===== Text excerpt

# Staggered 18s fit on MKV?



## XC450 (Dec 4, 2008)

So I'm looking into buying a set of 18s for my 2006 Jetta. Will this setup fit?
Front 18x8 et32
235-40-18
Rear 18x9.5 et35
265-35-18


----------



## XC450 (Dec 4, 2008)

*Re: Staggered 18s fit on MKV? (XC450)*

Anybody?


----------



## PCs & Petroleum (Oct 8, 2007)

*Re: Staggered 18s fit on MKV? (XC450)*

Are you lowered? 
If you are there is no way you will fit 265 tires in the rear. 9.5 ET 35 with 265's will trash your fenders. 
if your at stock height you could do it, but it will stick out of the fender, look ridiculous and make the car handle like garbage.


----------



## audi666 (Jul 8, 2003)

*Re: Staggered 18s fit on MKV? (ColinAndrews)*

they are 5x112?


----------



## XC450 (Dec 4, 2008)

*Re: Staggered 18s fit on MKV? (audi666)*

I am stock height as of now but will probably be putting a set of coils on shortly.
What setup would fit well for a staggered 18" wheel?
Yes they are 5x112 and will have the correct hub centering rings included.


----------



## audi666 (Jul 8, 2003)

*Re: Staggered 18s fit on MKV? (XC450)*

your going to have to be low wqith a good amount oif stretch to pull those rears off.
18x9.5 et40 with a 215/40 tire, so youll poke 5mm more


----------



## VMRWheels (Aug 11, 2009)

==========
===== Material supplied

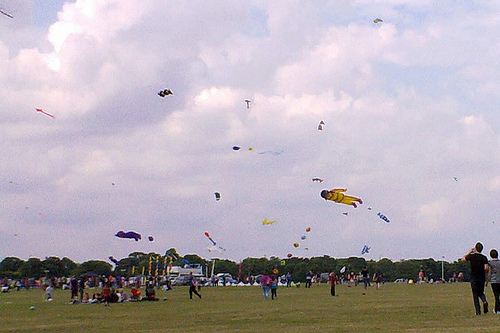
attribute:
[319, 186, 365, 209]
kite — yellow and black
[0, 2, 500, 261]
clouds — dark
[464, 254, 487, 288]
shirt — black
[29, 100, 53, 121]
kite — red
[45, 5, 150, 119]
clouds — fluffy, white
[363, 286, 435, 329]
grass — green, brown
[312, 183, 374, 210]
kite — yellow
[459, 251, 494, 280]
shirt — black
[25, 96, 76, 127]
kite — red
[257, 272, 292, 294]
shirt — purple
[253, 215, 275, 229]
kite — yellow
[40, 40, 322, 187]
clouds — big, white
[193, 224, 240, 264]
kite — blue, red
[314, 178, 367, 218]
kite — large, yellow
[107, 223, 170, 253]
kite — purple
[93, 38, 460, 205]
clouds — puffy, white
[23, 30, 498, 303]
sky — blue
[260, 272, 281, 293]
shirt — purple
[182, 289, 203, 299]
pants — black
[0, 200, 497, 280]
tree — green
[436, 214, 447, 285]
pole — white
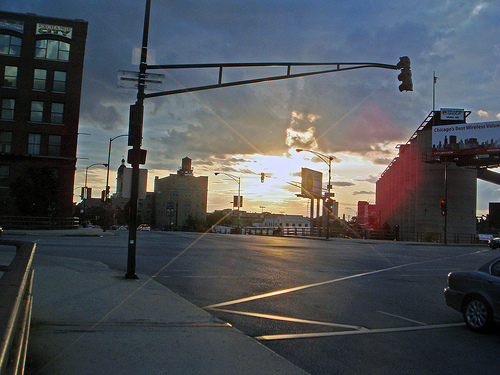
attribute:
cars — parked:
[95, 202, 134, 250]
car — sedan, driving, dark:
[406, 238, 498, 311]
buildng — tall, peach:
[22, 19, 73, 211]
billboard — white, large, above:
[285, 149, 332, 201]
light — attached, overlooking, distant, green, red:
[334, 26, 447, 95]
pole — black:
[113, 32, 193, 286]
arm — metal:
[173, 36, 328, 111]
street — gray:
[194, 224, 413, 359]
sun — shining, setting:
[238, 119, 373, 255]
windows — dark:
[19, 52, 66, 161]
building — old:
[164, 162, 282, 245]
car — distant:
[135, 204, 200, 252]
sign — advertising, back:
[204, 166, 291, 240]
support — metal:
[117, 118, 168, 309]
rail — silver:
[385, 125, 452, 165]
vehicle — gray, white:
[436, 263, 499, 340]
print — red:
[421, 120, 497, 148]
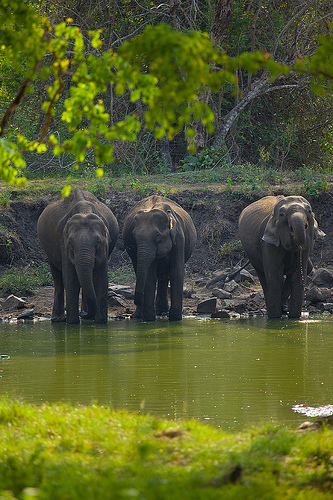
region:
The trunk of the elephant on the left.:
[66, 247, 96, 327]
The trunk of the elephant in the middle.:
[129, 238, 151, 308]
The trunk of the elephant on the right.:
[290, 218, 308, 244]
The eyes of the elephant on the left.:
[62, 233, 100, 244]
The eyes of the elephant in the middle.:
[127, 224, 166, 245]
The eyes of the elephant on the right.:
[274, 202, 317, 219]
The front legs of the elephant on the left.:
[61, 259, 115, 322]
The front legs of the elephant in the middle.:
[127, 254, 186, 321]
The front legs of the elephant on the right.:
[258, 244, 299, 311]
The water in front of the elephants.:
[7, 320, 332, 445]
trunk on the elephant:
[129, 245, 146, 305]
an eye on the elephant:
[92, 235, 104, 253]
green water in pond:
[102, 342, 246, 376]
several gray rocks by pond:
[215, 283, 251, 308]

==========

◆ **Brief 1**
In the forum thread on staggered 18s for an MKV, rewrite the paragraph beginning "Are you lowered?" as a short list that keeps its main facts.
◆ **Brief 2**
Extend the forum thread about fitting staggered 18s on an MKV Jetta, picking up where it stops.

◆ **Task output 1**
- Asks whether the car is lowered.
- If it is, 265 tires will not fit in the rear, and 9.5 ET35 wheels with 265s will damage the fenders.
- At stock height the setup could work, but the wheels would stick out past the fenders, look ridiculous, and make the car handle poorly.

◆ **Task output 2**
*FV-QR*

The short answer, the fronts may fit with some fender rolling, the rears won't work. They're too aggressive. You're going to need to do a lot of tire stretching and fender modification to get it to fit right.


----------



## XC450 (Dec 4, 2008)

*Re: FV-QR (VMRWheels)*

So what you're saying is all of the staggered setups I've seen were not on stock body work?
I would think there is some setup that would work on the mkv...not necessarily the exact setup I mentioned, but some sort of 18" setup.


----------



## WHO_I_AM (Nov 15, 2009)

*Re: FV-QR (XC450)*

No it's not the staggered part of the set up's, it the offset's plus width that say's yes or no.
Your offset with the 9.5 width will be way too much poke for the tire sizes your considering.


----------



## XC450 (Dec 4, 2008)

*Re: FV-QR (WHO_I_AM)*

Geeze people I understand what you all are saying...the setup I have listed will not work...
Will someone give me an example of an 18" staggered setup that will fit?


----------



## WHO_I_AM (Nov 15, 2009)

*Re: Staggered 18s fit on MKV? (audi666)*


_Quote, originally posted by *audi666* »_
18x9.5 et40 with a 215/40 tire, so youll poke 5mm more


----------



## XC450 (Dec 4, 2008)

*Re: Staggered 18s fit on MKV? (WHO_I_AM)*

I have located a set with the following specs:
front:
18x8 et42
Rear:
18x9.5 et48
Does anyone know if this would work?
Not sure if they would sit too far inside...everyone talks about the outer fender clearances, but not the inner fender well.


----------



## WHO_I_AM (Nov 15, 2009)

*Re: Staggered 18s fit on MKV? (XC450)*

That would work! I'm no offset guru, I have my own thread asking question's but I am pretty sure that would work just fine, but no 265 tires


----------



## WHO_I_AM (Nov 15, 2009)

*Re: Staggered 18s fit on MKV? (WHO_I_AM)*

http://forums.vwvortex.com/zerothread?id=2602640
http://forums.vwvortex.com/zerothread?id=3420447
these two threads are informative. but your 42mm, and 48mm will work.


----------



## XC450 (Dec 4, 2008)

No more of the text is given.